In December 2004, as part of a continuing nanotechnology initiative begun during the Clinton administration, the National Science and Technology Counsel of the Executive Office of the President published a strategic plan. One of the plan’s stated goals is to support the responsible development of nanotechnology by addressing environmental, health, and safety implications. To that end, the EPA Science Policy Council created a cross-agency work group to assess “key science issues” which the EPA should consider “to ensure that society accrues the important benefits to environmental protection that nanotechnology may offer, as well as to better understand any potential risks from exposure to nanomaterials in the environment.” The EPA’s 2007 white paper resulted from the efforts of this cross-agency group.
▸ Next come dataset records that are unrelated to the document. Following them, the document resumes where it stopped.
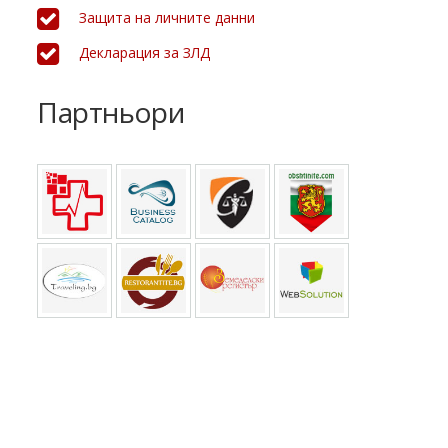
Защита на личните данни
Декларация за ЗЛД
Партньори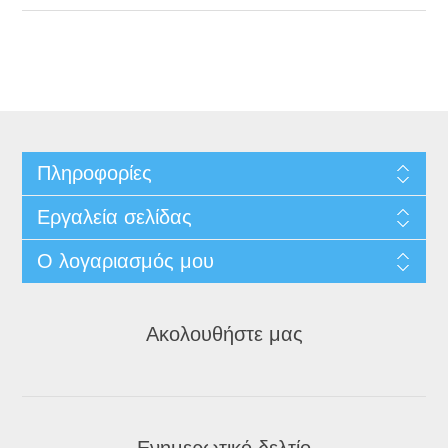
Πληροφορίες
Εργαλεία σελίδας
Ο λογαριασμός μου
Ακολουθήστε μας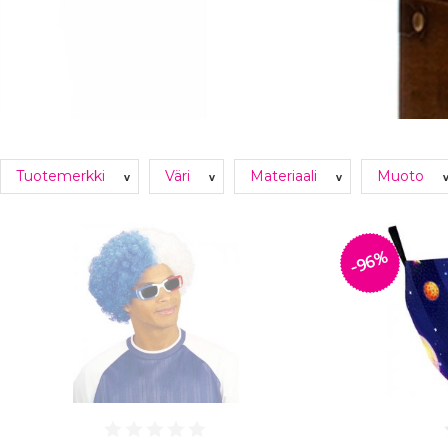
Tuotemerkki
Väri
Materiaali
Muoto
v
v
v
-96%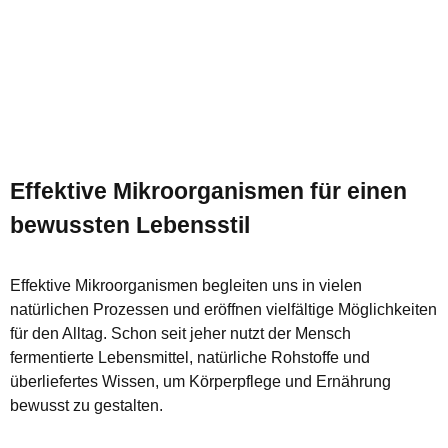
Effektive Mikroorganismen für einen
bewussten Lebensstil
Effektive Mikroorganismen begleiten uns in vielen
natürlichen Prozessen und eröffnen vielfältige Möglichkeiten
für den Alltag. Schon seit jeher nutzt der Mensch
fermentierte Lebensmittel, natürliche Rohstoffe und
überliefertes Wissen, um Körperpflege und Ernährung
bewusst zu gestalten.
Noting that “[o]ur economy will be increasingly affected by nanotechnology as more products containing nanomaterials move from research and development into production and commerce,” the white paper aims “to inform EPA management of the science needs associated with nanotechnology, to support related EPA program office needs, and to communicate these nanotechnology science issues to stakeholders and the public.” The white paper leads with a discussion of potential benefits of nanotechnology, including for environmental clean-up and the sustainable use of resources. After a review of existing information about nanomaterials, the white paper expresses the belief “that partnership with industrial sectors will ensure that responsible development is part of initial decision making,” and that “working in partnership . . . to develop best practices and standards . . . would help ensure the responsible development of the production, use, and end of life management of nanomaterials.” The white paper then offers “an extensive review of pending research needs for both environmental applications and implications of nanotechnology,” concluding with recommendations that likewise focus on further research.